From Patience Wright
ALS: American Philosophical Society
London [torn: April] 28th 1783
I had the pleasure to See your Son at my house govonour Franklin and acording to my Custom I had a long Chatt with him—as I am now in Fashon at Court or in other words am not in the Same Disgrace as while America was in Rebelion—Wherefore now I Can Speak out Such truths as may be useful to the honest Well meaning Rulers: who all own, they have not had truth laid before them—
The parliment is much devided with Regard to the Loyalists and their Clame being Just on the King—it is thought the people will Make him actt the honest Part by them; or Make an Enquirey: which nothing he fears So Much—for his fears of being Calld to an acount has been the Cause of all the Delays in Ministry and in acts of traed Repeals &c. great Care is taken to Keep up the Spirits of the people and all Parties are Decevd and Deceving Each other But Nothing is Determand by any Party but to Keep off Justice or the—Retrospect: Ld North has a promiss from all Parties to Keep him his head— The Bank the great Band of Society Keep all together untill you make us a visit Nothing will be Setteld.
The govonour looks well but old: and is very prudent: and he being Chose by New Jersey6 will be Considerd by us that forward: the good Claim on the King; as much Strengtheng the Cause of the people against his tyranacall unjust treatment of all America: Friends and Enemies as their Case is now the Subject of Conversation.
I most heartly Joyne in Seting their Case in the Strongest light in favour of those well Meaning honest Men who Now Suffer for their Loyalty to the disgrace of Kings—
I hope those good opertunitys to unite all our force against tyrants Knaves &ca will be Now the bessiness of all great good men and help the people out of their present dificultys We Still look up to you and are with the Most Sincer Inthuzam your faithful Friend and very humbl Servant The People Joynd by Esteem
Addressed: His Exelency / Doctr Franklin / Passy / Paris
Notation: Wright 28 Apl. 1783
6. See the annotation of Wright to BF, Feb. 22.
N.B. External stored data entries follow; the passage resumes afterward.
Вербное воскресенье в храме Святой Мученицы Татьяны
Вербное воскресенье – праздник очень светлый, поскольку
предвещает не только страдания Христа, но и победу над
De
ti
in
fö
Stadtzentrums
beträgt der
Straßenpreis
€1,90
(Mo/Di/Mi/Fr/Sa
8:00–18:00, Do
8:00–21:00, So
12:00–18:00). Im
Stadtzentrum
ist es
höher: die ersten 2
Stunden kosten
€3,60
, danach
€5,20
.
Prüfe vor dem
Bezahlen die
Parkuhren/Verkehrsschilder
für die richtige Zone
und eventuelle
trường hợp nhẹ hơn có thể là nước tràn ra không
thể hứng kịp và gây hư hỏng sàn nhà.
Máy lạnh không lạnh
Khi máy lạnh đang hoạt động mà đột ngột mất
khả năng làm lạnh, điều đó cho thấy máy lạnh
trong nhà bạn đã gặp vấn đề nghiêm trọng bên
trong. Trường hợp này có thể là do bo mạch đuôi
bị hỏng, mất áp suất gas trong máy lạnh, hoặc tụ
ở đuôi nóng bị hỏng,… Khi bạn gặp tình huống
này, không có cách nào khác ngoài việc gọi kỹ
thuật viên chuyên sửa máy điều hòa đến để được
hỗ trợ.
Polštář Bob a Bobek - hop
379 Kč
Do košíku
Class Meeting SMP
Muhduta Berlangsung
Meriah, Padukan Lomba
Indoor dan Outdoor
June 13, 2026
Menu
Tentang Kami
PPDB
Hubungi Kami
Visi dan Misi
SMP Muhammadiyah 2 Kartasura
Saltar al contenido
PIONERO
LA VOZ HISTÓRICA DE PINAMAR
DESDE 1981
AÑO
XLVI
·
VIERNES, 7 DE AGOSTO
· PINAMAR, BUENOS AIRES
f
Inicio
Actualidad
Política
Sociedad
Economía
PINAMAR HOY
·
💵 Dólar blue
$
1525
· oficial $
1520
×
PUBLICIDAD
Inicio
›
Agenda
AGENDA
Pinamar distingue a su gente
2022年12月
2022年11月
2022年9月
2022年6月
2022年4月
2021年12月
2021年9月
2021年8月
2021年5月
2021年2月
7. George Augustus Frederick, Prince of Wales (the future George IV), may have met the family through his art teacher, who was a mutual friend, or through the painter John Hoppner, who married Patience Wright’s daughter Phoebe in 1781. Charles C. Sellers speculates that the prince’s acquaintance with the Wrights may also have been an act of rebellion against his father: Patience Wright: American Artist and Spy in George III’s London (Middletown, Conn., 1976), pp. 132, 151, 174.
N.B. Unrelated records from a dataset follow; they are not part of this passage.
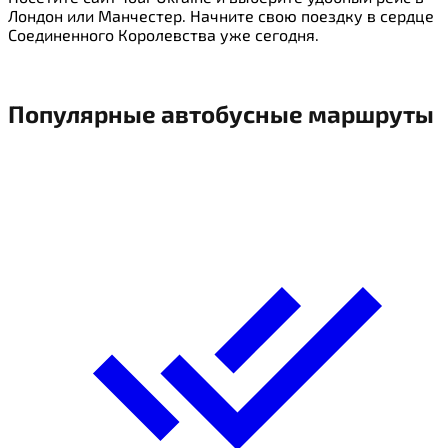
Лондон или Манчестер. Начните свою поездку в сердце
Соединенного Королевства уже сегодня.
Популярные автобусные
маршруты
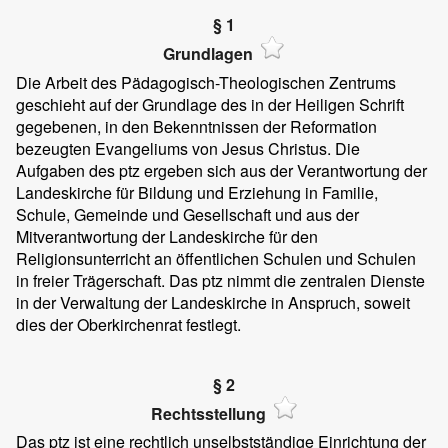
§ 1
Grundlagen
Die Arbeit des Pädagogisch-Theologischen Zentrums
geschieht auf der Grundlage des in der Heiligen Schrift
gegebenen, in den Bekenntnissen der Reformation
bezeugten Evangeliums von Jesus Christus. Die
Aufgaben des ptz ergeben sich aus der Verantwortung der
Landeskirche für Bildung und Erziehung in Familie,
Schule, Gemeinde und Gesellschaft und aus der
Mitverantwortung der Landeskirche für den
Religionsunterricht an öffentlichen Schulen und Schulen
in freier Trägerschaft. Das ptz nimmt die zentralen Dienste
in der Verwaltung der Landeskirche in Anspruch, soweit
dies der Oberkirchenrat festlegt.
§ 2
Rechtsstellung
Das ptz ist eine rechtlich unselbstständige Einrichtung der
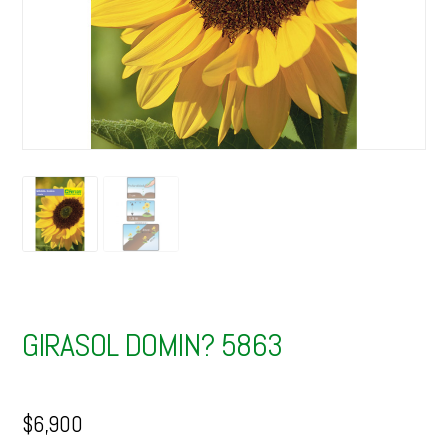
GIRASOL DOMIN? 5863
$
6,900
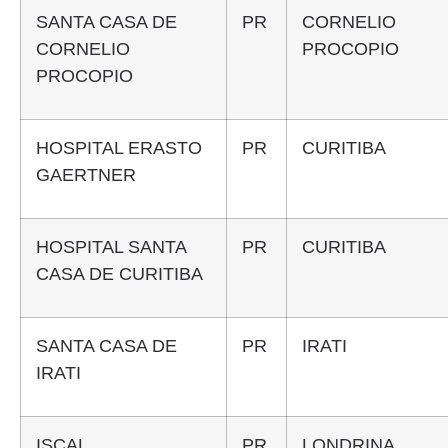
SANTA CASA DE
PR
CORNELIO
CORNELIO
PROCOPIO
PROCOPIO
HOSPITAL ERASTO
PR
CURITIBA
GAERTNER
HOSPITAL SANTA
PR
CURITIBA
CASA DE CURITIBA
SANTA CASA DE
PR
IRATI
IRATI
ISCAL
PR
LONDRINA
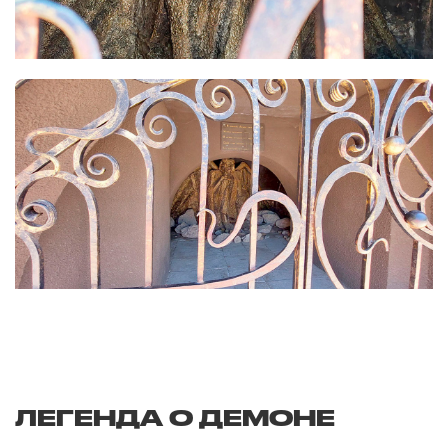
ЛЕГЕНДА О ДЕМОНЕ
8. Hoppner, who was made portrait painter to the Prince of Wales in 1789 and who painted SB’s portrait in 1793, painted several children of the Earl of Dartmouth (XII, 362), including his eldest son, “Lord Lusom,” i.e., Lewisham (ODNB, under George Legge). We have found no record of his having painted the father. See William McKay and W. Roberts, John Hoppner, R.A. (rev. ed., London, New York, and Toronto, 1914), pp. 153–4.